Piece.Of.Peace.16 said:


> Ky Kiske all the way.



Everyone mains him. He's to mainstream


----------



## Aruarian (Feb 20, 2008)

*too. And still the conformist, eh. Ky and Sol are mained so much because they're well-rounded characters that are also the flagship for the series.


----------



## saruichi (Feb 20, 2008)

Anthony J. Crowley said:


> *too. And still the conformist, eh. Ky and Sol are mained so much because they're well-rounded characters that are also the flagship for the series.



I played as sol when I was trying to learn the mechanics of the game. ^^;; Ky never impressed me. Maybe they're the GG equivalant of Ryu and Ken lol

And thanks to the poster who cleared up roman cancels for me!  Darn engrish.


----------



## Ryoshi (Feb 20, 2008)

saruichi said:


> I played as sol when I was trying to learn the mechanics of the game. ^^;; Ky never impressed me. *Maybe they're the GG equivalant of Ryu and Ken lol*
> 
> And thanks to the poster who cleared up roman cancels for me!  Darn engrish.



NO! :amazed


----------



## saruichi (Feb 20, 2008)

Ryoshi: I stand corrected.  Sol and Ky are not equal to Ryu and Ken.


----------



## Ryoshi (Feb 20, 2008)

But then what about Kyo and Iori!?


----------



## Ryoshi (Feb 21, 2008)

I beat I-no normal.

I beat EX Potemkin normal (Survival)

I beat Potemkin normal with a perfect (Survival)

All with Chipp.

And I've made a pretty good formula on beating Potemkin with Chipp.

I got to EX Eddie (Survival) I was really close to beating him.


...............Now I just gotta do it all on...................MANIAC! *Light source under my face* lol


----------



## Final Ultima (Feb 21, 2008)

Best of luck to you.
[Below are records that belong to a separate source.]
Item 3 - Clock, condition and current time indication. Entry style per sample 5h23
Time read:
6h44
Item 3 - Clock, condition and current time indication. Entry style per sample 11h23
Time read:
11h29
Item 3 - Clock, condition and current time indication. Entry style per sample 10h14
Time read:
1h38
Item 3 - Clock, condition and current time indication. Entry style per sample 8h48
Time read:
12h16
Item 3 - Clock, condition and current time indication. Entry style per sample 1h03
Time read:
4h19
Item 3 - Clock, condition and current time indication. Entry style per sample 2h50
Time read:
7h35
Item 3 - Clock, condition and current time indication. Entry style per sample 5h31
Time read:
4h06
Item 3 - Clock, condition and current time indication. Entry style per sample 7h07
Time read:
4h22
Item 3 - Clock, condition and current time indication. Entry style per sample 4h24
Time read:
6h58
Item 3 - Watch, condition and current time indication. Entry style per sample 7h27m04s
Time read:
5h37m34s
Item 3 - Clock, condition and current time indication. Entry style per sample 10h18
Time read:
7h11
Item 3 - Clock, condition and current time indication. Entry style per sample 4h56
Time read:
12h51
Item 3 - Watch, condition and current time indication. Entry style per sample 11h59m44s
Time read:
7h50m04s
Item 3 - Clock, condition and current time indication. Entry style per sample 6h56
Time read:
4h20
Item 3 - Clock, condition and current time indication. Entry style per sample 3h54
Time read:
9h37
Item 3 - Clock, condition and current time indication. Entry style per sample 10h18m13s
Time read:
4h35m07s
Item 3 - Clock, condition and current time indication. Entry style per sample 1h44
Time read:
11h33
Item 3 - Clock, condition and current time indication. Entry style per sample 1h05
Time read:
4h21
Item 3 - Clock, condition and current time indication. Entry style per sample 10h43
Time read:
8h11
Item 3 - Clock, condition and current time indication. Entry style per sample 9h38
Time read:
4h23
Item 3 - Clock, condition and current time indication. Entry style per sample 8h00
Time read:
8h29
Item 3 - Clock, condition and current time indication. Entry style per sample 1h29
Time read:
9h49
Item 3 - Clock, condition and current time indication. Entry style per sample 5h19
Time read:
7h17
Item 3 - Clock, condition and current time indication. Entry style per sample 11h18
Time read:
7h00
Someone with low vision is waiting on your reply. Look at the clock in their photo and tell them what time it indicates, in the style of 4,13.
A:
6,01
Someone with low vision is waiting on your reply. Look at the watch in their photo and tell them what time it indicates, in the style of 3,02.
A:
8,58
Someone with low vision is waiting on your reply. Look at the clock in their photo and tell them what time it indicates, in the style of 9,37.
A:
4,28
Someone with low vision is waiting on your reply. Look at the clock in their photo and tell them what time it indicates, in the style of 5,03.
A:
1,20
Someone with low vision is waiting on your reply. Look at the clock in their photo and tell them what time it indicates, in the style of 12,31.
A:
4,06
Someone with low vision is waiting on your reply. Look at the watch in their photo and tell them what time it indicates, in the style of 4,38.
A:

I tend to get somewhere in the 600s in Survival Mode. I imagine Potemkin players can get much further though, considering the A.I. makes no attempt to defend against Slide Head.


----------



## Ryoshi (Feb 21, 2008)

Final Ultima said:


> Best of luck to you. I tend to get *somewhere in the 600s* in Survival Mode. I imagine Potemkin players can get much further though, considering the A.I. makes no attempt to defend against Slide Head.





In what level of difficulty?


----------



## crabman (Feb 21, 2008)

Ryoshi said:


> I beat EX Potemkin normal (Survival)
> 
> I beat Potemkin normal with a perfect (Survival)



Ugh... I hate Potemkin and that silly combo he's got where it's like 2HS might be 2S the one where he back hands than that air grab. DOES SOOOOOO MUCH DAMAGE!!! The fact that Baiken is so light and bounces all over the place when he slaps her around doesn't help either...

Yeah, definitely one of Baiken's worst match-ups. It's really hard to launch him into a good dust combo, and he falls to fast even if you do can't fit that 2nd air dust in (at least I can't). 

Yeah, I'm a Baiken player even though my avie and sig doesn't actually say so.


----------



## Ryoshi (Feb 21, 2008)

crabman said:


> Ugh... I hate Potemkin and that silly combo he's got where it's like 2HS might be 2S the one where he back hands than that air grab. DOES SOOOOOO MUCH DAMAGE!!! The fact that Baiken is so light and bounces all over the place when he slaps her around doesn't help either...
> 
> Yeah, definitely one of Baiken's worst match-ups. It's really hard to launch him into a good dust combo, and he falls to fast even if you do can't fit that 2nd air dust in (at least I can't).
> 
> Yeah, I'm a Baiken player even though my avie and sig doesn't actually say so.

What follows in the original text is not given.